- **What is needed**: The listing below should be written out word for word, with its pictures removed.
..........
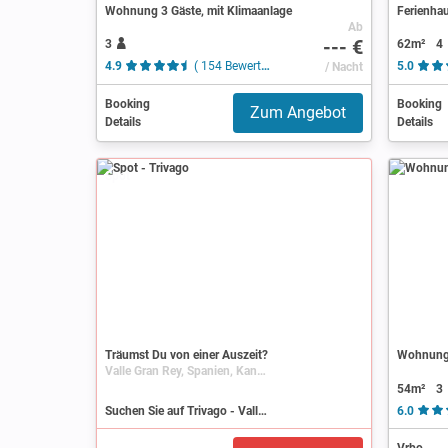
Wohnung 3 Gäste, mit Klimaanlage
Ferienhau
Ab
--- €
3
62m²
4
4.9
( 154 Bewertungen )
/ Nacht
5.0
Booking
Booking
Zum Angebot
Details
Details
Spot
Träumst Du von einer Auszeit?
Wohnung 
Valle Gran Rey, Spanien, Kanarische Inseln, La Gomera
54m²
3
Suchen Sie auf Trivago - Valle Gran Rey
6.0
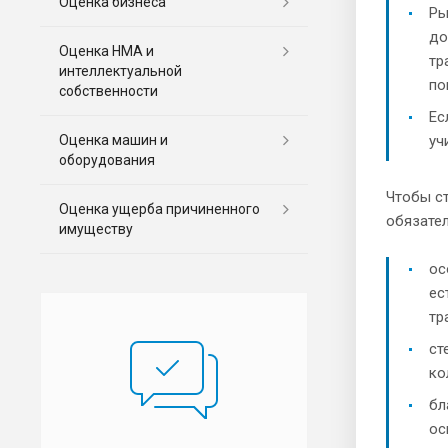
Оценка бизнеса
Ры
до
Оценка НМА и
тр
интеллектуальной
по
собственности
Ес
Оценка машин и
уч
оборудования
Чтобы ст
Оценка ущерба причиненного
обязате
имуществу
ос
ес
тр
ст
ко
бл
ос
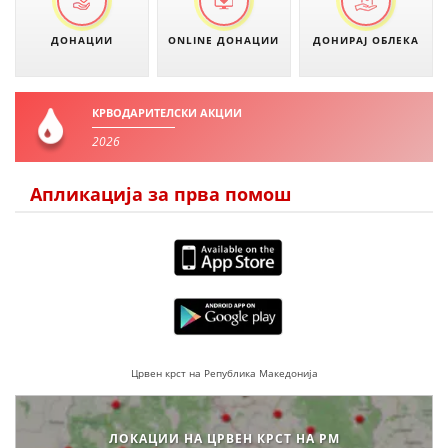
ДЕЈСТВУВАЊЕ
ДОНАЦИИ
ONLINE ДОНАЦИИ
ДОНИРАЈ ОБЛЕКА
КРВОДАРИТЕЛСКИ АКЦИИ
ПРИРАЧНИЦИ
2026
СТРАТЕГИИ
Апликација за прва помош
ЕДУКАТИВНО ИНФОРМАТИВНИ МАТЕРИЈАЛИ
БРОШУРИ
ПОСТЕРИ
ПРЕЗЕНТАЦИИ
Црвен крст на Република Македонија
ЛОКАЦИИ НА ЦРВЕН КРСТ НА РМ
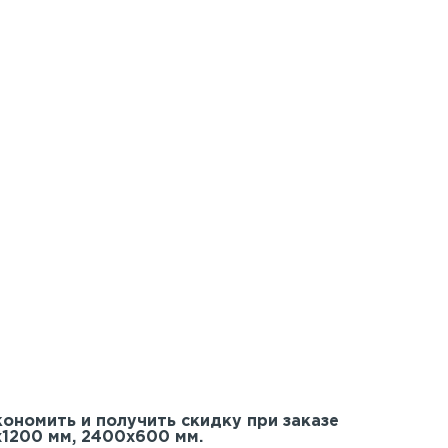
кономить и получить скидку при заказе
х1200 мм, 2400х600 мм.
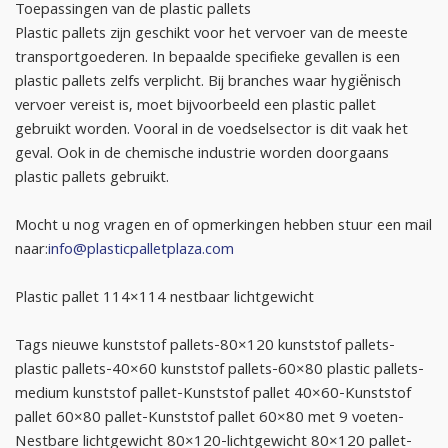
Toepassingen van de plastic pallets
Plastic pallets zijn geschikt voor het vervoer van de meeste
transportgoederen. In bepaalde specifieke gevallen is een
plastic pallets zelfs verplicht. Bij branches waar hygiënisch
vervoer vereist is, moet bijvoorbeeld een plastic pallet
gebruikt worden. Vooral in de voedselsector is dit vaak het
geval. Ook in de chemische industrie worden doorgaans
plastic pallets gebruikt.
Mocht u nog vragen en of opmerkingen hebben stuur een mail
naar:
info@plasticpalletplaza.com
Plastic pallet 114×114 nestbaar lichtgewicht
Tags nieuwe kunststof pallets-80×120 kunststof pallets-
plastic pallets-40×60 kunststof pallets-60×80 plastic pallets-
medium kunststof pallet-Kunststof pallet 40×60-Kunststof
pallet 60×80 pallet-Kunststof pallet 60×80 met 9 voeten-
Nestbare lichtgewicht 80×120-lichtgewicht 80×120 pallet-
..........
- **Task response**:
Wohnung 3 Gäste, mit Klimaanlage
Ferienhau
Ab
--- €
3
62m²
4
4.9
( 154 Bewertungen )
/ Nacht
5.0
Booking
Booking
Zum Angebot
Details
Details
Spot
Träumst Du von einer Auszeit?
Wohnung 
Valle Gran Rey, Spanien, Kanarische Inseln, La Gomera
54m²
3
Suchen Sie auf Trivago - Valle Gran Rey
6.0
Оценка бизнеса
Ры
до
Оценка НМА и
тр
интеллектуальной
по
собственности
Ес
Оценка машин и
уч
оборудования
Чтобы ст
Оценка ущерба причиненного
обязате
имуществу
ос
ес
тр
ст
ко
бл
ос
ДЕЈСТВУВАЊЕ
ДОНАЦИИ
ONLINE ДОНАЦИИ
ДОНИРАЈ ОБЛЕКА
КРВОДАРИТЕЛСКИ АКЦИИ
ПРИРАЧНИЦИ
2026
СТРАТЕГИИ
Апликација за прва помош
ЕДУКАТИВНО ИНФОРМАТИВНИ МАТЕРИЈАЛИ
БРОШУРИ
ПОСТЕРИ
ПРЕЗЕНТАЦИИ
Црвен крст на Република Македонија
ЛОКАЦИИ НА ЦРВЕН КРСТ НА РМ
кономить и получить скидку при заказе
х1200 мм, 2400х600 мм.
Toepassingen van de plastic pallets
Plastic pallets zijn geschikt voor het vervoer van de meeste
transportgoederen. In bepaalde specifieke gevallen is een
plastic pallets zelfs verplicht. Bij branches waar hygiënisch
vervoer vereist is, moet bijvoorbeeld een plastic pallet
gebruikt worden. Vooral in de voedselsector is dit vaak het
geval. Ook in de chemische industrie worden doorgaans
plastic pallets gebruikt.
Mocht u nog vragen en of opmerkingen hebben stuur een mail
naar:
info@plasticpalletplaza.com
Plastic pallet 114×114 nestbaar lichtgewicht
Tags nieuwe kunststof pallets-80×120 kunststof pallets-
plastic pallets-40×60 kunststof pallets-60×80 plastic pallets-
medium kunststof pallet-Kunststof pallet 40×60-Kunststof
pallet 60×80 pallet-Kunststof pallet 60×80 met 9 voeten-
Nestbare lichtgewicht 80×120-lichtgewicht 80×120 pallet-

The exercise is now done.